Sunday, April 27, 2008

Thanatos Syndrome: book of the month

Christina's World
«All at once she became afraid. She was afraid of people, places, things, dogs, the car; afraid to go out of her house, afraid of nothing at all. There are names for her disorder, of course — agoraphobia, free-floating anxiety — but they don't help much. What to do with herself? She did some painting, not very good, of swamps, cypresses, bayous, Spanish moss, egrets, and such. I thought of her as a homebound Emily Dickinson, but when I saw her on the couch in my office — she had made the supreme effort, gotten in her car, and driven to town — she looked more like Christina in Wyeth's painting, facing the window, back turned to me, hip making an angle, thin arm raised in a gesture of longing, a yearning toward — toward what?

In her case, the yearning was simple, deceptively simple. If only she could be back at her grandmother's farm in Vermont, where as a young girl she had been happy.

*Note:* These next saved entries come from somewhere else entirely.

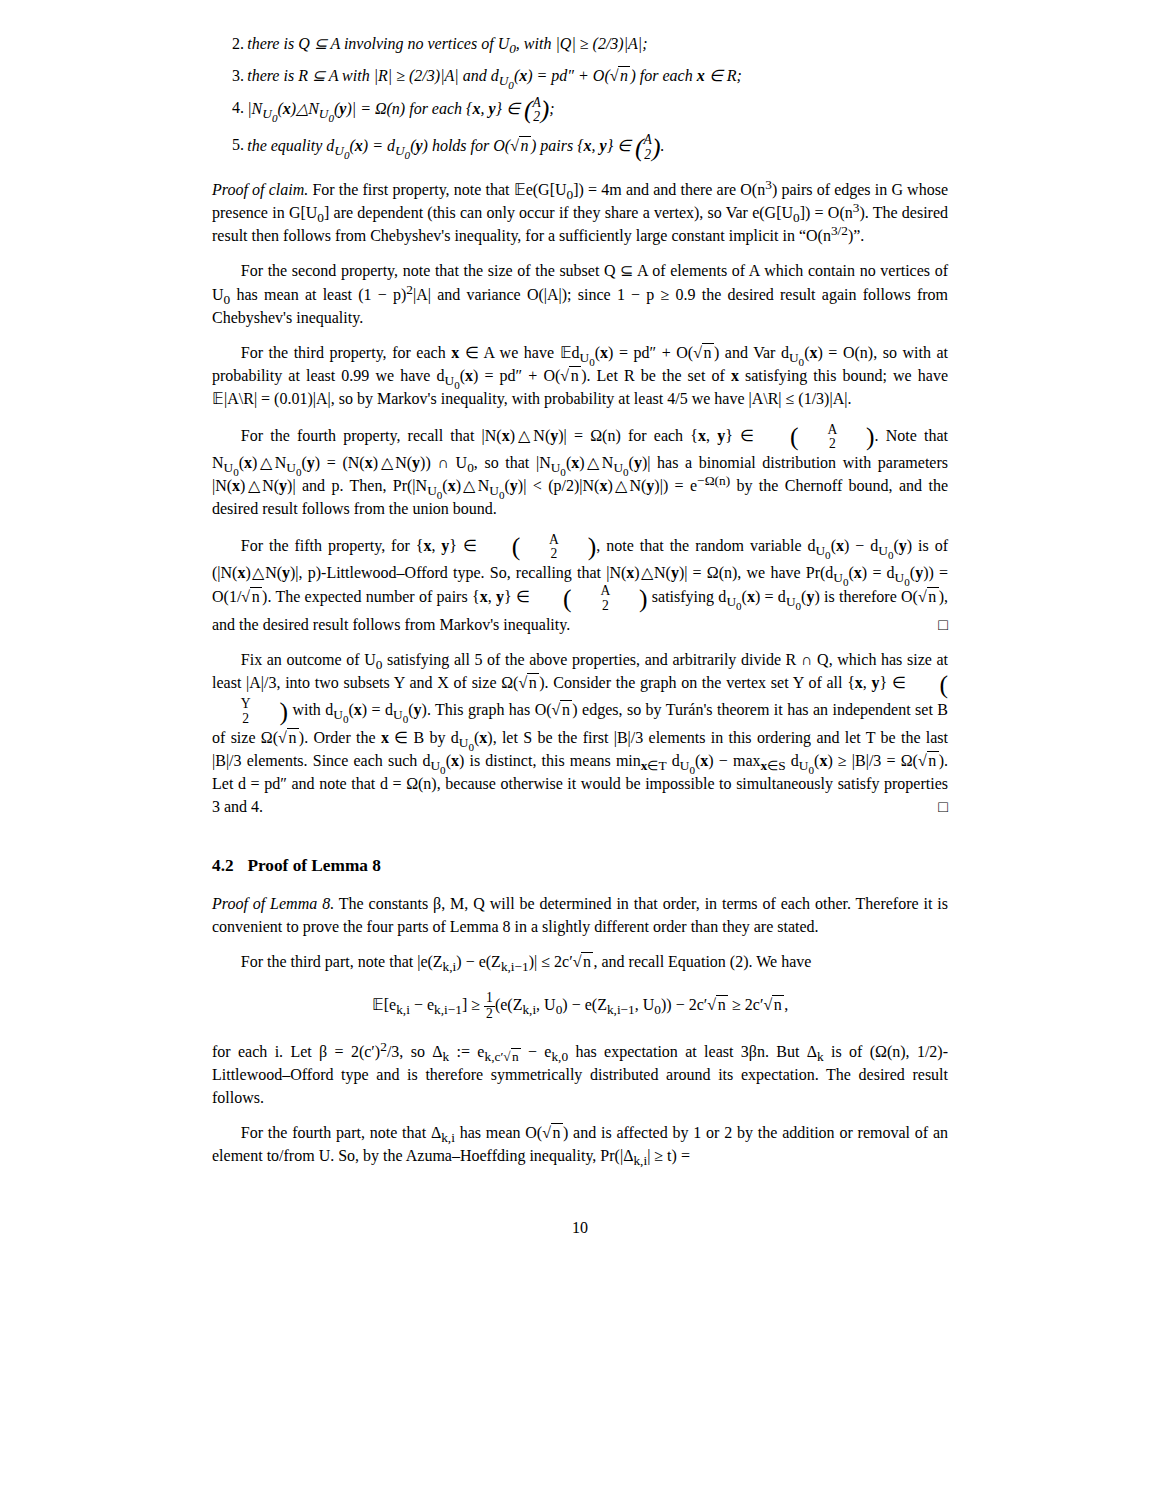2. there is Q ⊆ A involving no vertices of U0, with |Q| ≥ (2/3)|A|;
3. there is R ⊆ A with |R| ≥ (2/3)|A| and dU0(x) = pd″ + O(√n) for each x ∈ R;
4. |NU0(x)△NU0(y)| = Ω(n) for each {x, y} ∈ (A 2);
5. the equality dU0(x) = dU0(y) holds for O(√n) pairs {x, y} ∈ (A 2).
Proof of claim. For the first property, note that 𝔼e(G[U0]) = 4m and and there are O(n3) pairs of edges in G whose presence in G[U0] are dependent (this can only occur if they share a vertex), so Var e(G[U0]) = O(n3). The desired result then follows from Chebyshev's inequality, for a sufficiently large constant implicit in “O(n3/2)”.
For the second property, note that the size of the subset Q ⊆ A of elements of A which contain no vertices of U0 has mean at least (1 − p)2|A| and variance O(|A|); since 1 − p ≥ 0.9 the desired result again follows from Chebyshev's inequality.
For the third property, for each x ∈ A we have 𝔼dU0(x) = pd″ + O(√n) and Var dU0(x) = O(n), so with at probability at least 0.99 we have dU0(x) = pd″ + O(√n). Let R be the set of x satisfying this bound; we have 𝔼|A\R| = (0.01)|A|, so by Markov's inequality, with probability at least 4/5 we have |A\R| ≤ (1/3)|A|.
For the fourth property, recall that |N(x)△N(y)| = Ω(n) for each {x, y} ∈ (A 2). Note that NU0(x)△NU0(y) = (N(x)△N(y)) ∩ U0, so that |NU0(x)△NU0(y)| has a binomial distribution with parameters |N(x)△N(y)| and p. Then, Pr(|NU0(x)△NU0(y)| < (p/2)|N(x)△N(y)|) = e−Ω(n) by the Chernoff bound, and the desired result follows from the union bound.
For the fifth property, for {x, y} ∈ (A 2), note that the random variable dU0(x) − dU0(y) is of (|N(x)△N(y)|, p)-Littlewood–Offord type. So, recalling that |N(x)△N(y)| = Ω(n), we have Pr(dU0(x) = dU0(y)) = O(1/√n). The expected number of pairs {x, y} ∈ (A 2) satisfying dU0(x) = dU0(y) is therefore O(√n), and the desired result follows from Markov's inequality. □
Fix an outcome of U0 satisfying all 5 of the above properties, and arbitrarily divide R ∩ Q, which has size at least |A|/3, into two subsets Y and X of size Ω(√n). Consider the graph on the vertex set Y of all {x, y} ∈ (Y 2) with dU0(x) = dU0(y). This graph has O(√n) edges, so by Turán's theorem it has an independent set B of size Ω(√n). Order the x ∈ B by dU0(x), let S be the first |B|/3 elements in this ordering and let T be the last |B|/3 elements. Since each such dU0(x) is distinct, this means minx∈T dU0(x) − maxx∈S dU0(x) ≥ |B|/3 = Ω(√n). Let d = pd″ and note that d = Ω(n), because otherwise it would be impossible to simultaneously satisfy properties 3 and 4. □
4.2 Proof of Lemma 8
Proof of Lemma 8. The constants β, M, Q will be determined in that order, in terms of each other. Therefore it is convenient to prove the four parts of Lemma 8 in a slightly different order than they are stated.
For the third part, note that |e(Zk,i) − e(Zk,i−1)| ≤ 2c′√n, and recall Equation (2). We have
𝔼[ek,i − ek,i−1] ≥ 12(e(Zk,i, U0) − e(Zk,i−1, U0)) − 2c′√n ≥ 2c′√n,
for each i. Let β = 2(c′)2/3, so Δk := ek,c′√n − ek,0 has expectation at least 3βn. But Δk is of (Ω(n), 1/2)-Littlewood–Offord type and is therefore symmetrically distributed around its expectation. The desired result follows.
For the fourth part, note that Δk,i has mean O(√n) and is affected by 1 or 2 by the addition or removal of an element to/from U. So, by the Azuma–Hoeffding inequality, Pr(|Δk,i| ≥ t) =
10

She had a recurring dream. Hardly a session went by without her mentioning it. It was worth working on. She was in the cellar of her grandmother's farmhouse, where there was a certain smell which she associated with the "winter apples" stored down there and a view through the high dusty windows of the green hills. Though she was always alone in the dream, there was the conviction that she was waiting for something. For what? A visitor. A visitor was coming and would tell her a secret. It was something to work with. What was she, her visitor-self, trying to tell her solitary cellar-bound self? What part of herself was the deep winter- apple- bound self? What part of her was the deep winter- apple- bound cellar? The green hills? She was not sure, but she felt better. She was able to leave the house, not to take up golf or bridge with the country-club ladies, but to go abroad to paint, to meadows and bayous. Her painting got better. Her egrets began to look less like Audubon's elegant dead birds than like ghosts in the swamp.»

Walker Percy, The Thanatos Syndrome, p 4

Such is the earliest sign in Percy's bestselling thriller about Dr. Tom More. Having been absent for two years from Feliciana County, Louisiana, Dr. More is puzzled to discover that this case study's problem has evaporated without a trace. Instead, she is chipper and unproblematic.